Task to carry out: Give only the lines from the line with "order: Ranunculales" up to and including the line with "genus: Ptilagrostiella", changing "common name" to "everyday name" and leaving everything else as it is.

Dataset excerpts:
↓

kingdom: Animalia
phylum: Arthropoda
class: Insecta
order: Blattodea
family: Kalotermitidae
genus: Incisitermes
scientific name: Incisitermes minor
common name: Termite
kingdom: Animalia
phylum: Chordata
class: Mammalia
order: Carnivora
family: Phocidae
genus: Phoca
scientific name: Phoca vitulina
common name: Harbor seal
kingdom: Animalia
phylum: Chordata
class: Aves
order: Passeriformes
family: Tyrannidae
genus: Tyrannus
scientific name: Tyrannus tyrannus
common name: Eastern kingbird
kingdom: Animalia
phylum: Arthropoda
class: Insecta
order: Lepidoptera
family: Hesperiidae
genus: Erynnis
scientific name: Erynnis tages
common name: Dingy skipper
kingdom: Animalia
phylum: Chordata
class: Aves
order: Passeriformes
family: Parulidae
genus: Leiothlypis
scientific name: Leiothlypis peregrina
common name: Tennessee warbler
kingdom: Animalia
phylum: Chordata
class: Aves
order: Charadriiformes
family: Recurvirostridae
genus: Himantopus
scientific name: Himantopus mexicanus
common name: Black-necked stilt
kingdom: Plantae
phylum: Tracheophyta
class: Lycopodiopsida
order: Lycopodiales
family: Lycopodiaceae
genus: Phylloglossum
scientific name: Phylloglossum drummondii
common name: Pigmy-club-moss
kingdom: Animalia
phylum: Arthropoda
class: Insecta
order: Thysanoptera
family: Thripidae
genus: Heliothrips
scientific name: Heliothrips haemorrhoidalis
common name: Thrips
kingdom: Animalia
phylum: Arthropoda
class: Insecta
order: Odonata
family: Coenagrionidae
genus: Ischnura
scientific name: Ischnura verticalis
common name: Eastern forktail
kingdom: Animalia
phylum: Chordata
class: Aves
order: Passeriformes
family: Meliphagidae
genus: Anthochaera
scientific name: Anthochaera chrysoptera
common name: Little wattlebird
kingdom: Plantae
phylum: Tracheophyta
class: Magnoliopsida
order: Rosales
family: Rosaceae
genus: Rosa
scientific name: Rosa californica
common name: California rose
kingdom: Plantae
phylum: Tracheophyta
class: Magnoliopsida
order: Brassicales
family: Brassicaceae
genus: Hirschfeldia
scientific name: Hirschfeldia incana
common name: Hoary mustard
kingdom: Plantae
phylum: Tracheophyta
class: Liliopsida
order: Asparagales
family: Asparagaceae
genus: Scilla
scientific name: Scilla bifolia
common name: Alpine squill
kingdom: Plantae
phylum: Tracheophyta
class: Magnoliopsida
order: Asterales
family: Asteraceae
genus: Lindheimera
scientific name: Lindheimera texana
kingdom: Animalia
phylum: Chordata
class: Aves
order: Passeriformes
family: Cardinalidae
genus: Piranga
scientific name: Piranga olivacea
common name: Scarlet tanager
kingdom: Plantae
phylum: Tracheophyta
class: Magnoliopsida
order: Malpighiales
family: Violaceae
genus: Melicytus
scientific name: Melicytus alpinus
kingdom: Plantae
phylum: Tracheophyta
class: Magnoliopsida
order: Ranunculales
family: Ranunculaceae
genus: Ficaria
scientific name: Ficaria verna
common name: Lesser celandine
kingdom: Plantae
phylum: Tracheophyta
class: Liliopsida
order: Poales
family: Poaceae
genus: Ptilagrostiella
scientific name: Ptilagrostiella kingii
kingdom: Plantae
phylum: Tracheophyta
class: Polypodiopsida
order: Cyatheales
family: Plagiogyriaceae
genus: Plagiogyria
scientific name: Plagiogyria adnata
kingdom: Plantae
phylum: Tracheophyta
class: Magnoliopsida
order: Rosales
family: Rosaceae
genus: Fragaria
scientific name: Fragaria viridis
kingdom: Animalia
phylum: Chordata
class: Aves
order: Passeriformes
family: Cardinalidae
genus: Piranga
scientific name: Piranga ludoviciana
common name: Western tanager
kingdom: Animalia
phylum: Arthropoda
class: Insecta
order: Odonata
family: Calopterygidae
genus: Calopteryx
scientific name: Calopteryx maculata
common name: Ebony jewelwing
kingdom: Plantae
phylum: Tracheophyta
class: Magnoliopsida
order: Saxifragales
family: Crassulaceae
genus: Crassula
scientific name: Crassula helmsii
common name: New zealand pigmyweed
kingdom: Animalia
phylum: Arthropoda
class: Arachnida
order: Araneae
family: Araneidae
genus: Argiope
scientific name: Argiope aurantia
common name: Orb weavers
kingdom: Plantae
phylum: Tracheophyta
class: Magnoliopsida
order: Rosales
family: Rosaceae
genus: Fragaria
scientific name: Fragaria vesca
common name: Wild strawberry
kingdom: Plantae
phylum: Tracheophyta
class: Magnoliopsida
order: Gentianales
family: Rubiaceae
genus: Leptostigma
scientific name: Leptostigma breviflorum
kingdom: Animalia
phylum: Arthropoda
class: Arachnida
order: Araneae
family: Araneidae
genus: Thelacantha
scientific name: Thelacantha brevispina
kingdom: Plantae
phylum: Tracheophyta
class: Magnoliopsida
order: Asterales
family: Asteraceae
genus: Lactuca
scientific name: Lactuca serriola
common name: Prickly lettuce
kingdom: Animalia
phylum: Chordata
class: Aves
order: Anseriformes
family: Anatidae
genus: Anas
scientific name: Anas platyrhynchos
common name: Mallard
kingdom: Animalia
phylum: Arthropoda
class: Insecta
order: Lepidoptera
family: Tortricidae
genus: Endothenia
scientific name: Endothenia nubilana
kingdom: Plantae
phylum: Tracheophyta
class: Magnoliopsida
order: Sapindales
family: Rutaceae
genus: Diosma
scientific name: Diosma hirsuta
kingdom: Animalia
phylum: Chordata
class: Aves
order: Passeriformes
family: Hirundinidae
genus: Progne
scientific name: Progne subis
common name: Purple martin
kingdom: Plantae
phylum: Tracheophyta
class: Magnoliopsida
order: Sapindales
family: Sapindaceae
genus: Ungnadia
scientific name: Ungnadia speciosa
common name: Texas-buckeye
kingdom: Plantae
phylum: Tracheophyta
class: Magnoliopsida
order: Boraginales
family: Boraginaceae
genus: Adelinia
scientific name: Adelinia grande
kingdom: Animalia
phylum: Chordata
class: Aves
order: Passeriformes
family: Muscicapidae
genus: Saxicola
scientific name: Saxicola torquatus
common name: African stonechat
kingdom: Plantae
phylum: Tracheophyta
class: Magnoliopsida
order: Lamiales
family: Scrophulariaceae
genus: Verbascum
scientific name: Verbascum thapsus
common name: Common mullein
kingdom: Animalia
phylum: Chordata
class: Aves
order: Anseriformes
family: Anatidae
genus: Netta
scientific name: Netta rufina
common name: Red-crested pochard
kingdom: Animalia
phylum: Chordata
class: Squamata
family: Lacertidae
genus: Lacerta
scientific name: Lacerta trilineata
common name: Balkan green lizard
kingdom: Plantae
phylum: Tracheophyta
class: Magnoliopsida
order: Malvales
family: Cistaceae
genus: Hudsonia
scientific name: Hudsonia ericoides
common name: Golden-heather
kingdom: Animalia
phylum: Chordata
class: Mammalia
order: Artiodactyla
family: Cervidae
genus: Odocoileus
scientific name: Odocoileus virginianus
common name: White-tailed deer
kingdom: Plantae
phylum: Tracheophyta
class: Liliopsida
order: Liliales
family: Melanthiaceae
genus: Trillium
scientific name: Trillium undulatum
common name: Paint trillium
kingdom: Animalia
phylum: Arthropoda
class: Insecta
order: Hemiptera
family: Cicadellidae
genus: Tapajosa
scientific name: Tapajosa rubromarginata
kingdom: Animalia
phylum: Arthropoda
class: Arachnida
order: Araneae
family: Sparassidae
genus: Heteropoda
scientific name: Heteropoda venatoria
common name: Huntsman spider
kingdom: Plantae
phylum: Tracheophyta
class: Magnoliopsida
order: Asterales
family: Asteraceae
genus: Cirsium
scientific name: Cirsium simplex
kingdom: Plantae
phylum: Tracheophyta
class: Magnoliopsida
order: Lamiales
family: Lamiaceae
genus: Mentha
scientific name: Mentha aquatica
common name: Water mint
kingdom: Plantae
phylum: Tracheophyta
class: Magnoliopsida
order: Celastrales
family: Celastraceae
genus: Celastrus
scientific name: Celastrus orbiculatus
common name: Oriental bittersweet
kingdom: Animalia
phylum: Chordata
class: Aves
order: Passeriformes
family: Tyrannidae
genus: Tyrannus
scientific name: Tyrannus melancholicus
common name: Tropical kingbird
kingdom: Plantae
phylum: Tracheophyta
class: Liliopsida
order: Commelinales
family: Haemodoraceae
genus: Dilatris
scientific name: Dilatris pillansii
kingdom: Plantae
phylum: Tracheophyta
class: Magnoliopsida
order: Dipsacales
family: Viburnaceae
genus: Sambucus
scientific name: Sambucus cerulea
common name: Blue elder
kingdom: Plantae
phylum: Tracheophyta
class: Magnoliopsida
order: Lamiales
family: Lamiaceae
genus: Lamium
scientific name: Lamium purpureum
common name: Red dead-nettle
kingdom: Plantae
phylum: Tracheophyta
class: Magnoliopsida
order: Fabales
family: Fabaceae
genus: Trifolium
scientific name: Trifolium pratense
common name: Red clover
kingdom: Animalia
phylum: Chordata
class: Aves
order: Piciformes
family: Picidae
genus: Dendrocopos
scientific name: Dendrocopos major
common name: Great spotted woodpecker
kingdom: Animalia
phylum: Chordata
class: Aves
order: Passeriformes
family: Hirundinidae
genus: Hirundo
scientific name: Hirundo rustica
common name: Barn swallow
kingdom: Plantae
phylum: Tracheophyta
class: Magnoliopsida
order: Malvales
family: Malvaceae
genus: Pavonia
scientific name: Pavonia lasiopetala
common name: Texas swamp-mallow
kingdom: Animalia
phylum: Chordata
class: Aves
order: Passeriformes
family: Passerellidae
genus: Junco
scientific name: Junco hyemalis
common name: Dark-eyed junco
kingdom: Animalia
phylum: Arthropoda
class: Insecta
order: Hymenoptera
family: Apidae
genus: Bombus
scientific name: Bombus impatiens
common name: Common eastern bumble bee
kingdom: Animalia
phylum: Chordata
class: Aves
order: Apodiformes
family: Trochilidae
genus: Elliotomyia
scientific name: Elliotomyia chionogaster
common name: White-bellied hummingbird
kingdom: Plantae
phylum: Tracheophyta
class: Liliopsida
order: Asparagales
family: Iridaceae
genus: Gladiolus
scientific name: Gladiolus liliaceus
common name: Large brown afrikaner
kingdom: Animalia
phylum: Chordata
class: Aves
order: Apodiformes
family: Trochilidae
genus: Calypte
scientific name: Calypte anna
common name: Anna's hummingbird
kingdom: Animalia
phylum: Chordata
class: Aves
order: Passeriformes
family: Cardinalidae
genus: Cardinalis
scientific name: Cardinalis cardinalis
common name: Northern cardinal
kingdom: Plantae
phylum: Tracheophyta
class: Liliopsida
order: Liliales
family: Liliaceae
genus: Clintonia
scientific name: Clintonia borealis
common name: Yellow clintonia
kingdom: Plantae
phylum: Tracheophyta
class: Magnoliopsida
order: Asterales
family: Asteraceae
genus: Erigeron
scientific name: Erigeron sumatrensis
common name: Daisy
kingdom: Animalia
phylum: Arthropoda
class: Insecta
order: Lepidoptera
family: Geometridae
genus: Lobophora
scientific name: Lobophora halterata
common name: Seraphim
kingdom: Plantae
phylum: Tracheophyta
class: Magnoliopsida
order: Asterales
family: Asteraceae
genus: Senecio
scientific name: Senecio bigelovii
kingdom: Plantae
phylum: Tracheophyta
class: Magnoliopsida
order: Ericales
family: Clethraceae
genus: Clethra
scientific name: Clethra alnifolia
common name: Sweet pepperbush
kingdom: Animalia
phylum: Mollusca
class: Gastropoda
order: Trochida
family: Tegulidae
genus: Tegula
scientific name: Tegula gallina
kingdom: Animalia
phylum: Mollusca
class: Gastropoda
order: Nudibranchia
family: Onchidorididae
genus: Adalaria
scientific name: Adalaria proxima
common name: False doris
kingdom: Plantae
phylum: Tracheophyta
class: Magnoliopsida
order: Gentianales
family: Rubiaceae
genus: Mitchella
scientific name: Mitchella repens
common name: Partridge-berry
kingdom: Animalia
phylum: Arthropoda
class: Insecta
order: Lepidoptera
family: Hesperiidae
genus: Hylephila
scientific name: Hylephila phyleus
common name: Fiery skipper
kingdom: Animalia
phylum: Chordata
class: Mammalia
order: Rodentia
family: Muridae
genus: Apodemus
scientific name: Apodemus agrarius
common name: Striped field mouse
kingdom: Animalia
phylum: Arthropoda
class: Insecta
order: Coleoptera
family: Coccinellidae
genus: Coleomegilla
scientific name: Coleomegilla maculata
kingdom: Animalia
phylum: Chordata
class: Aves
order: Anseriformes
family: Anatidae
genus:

↑

Answer for the task:
order: Ranunculales
family: Ranunculaceae
genus: Ficaria
scientific name: Ficaria verna
everyday name: Lesser celandine
kingdom: Plantae
phylum: Tracheophyta
class: Liliopsida
order: Poales
family: Poaceae
genus: Ptilagrostiella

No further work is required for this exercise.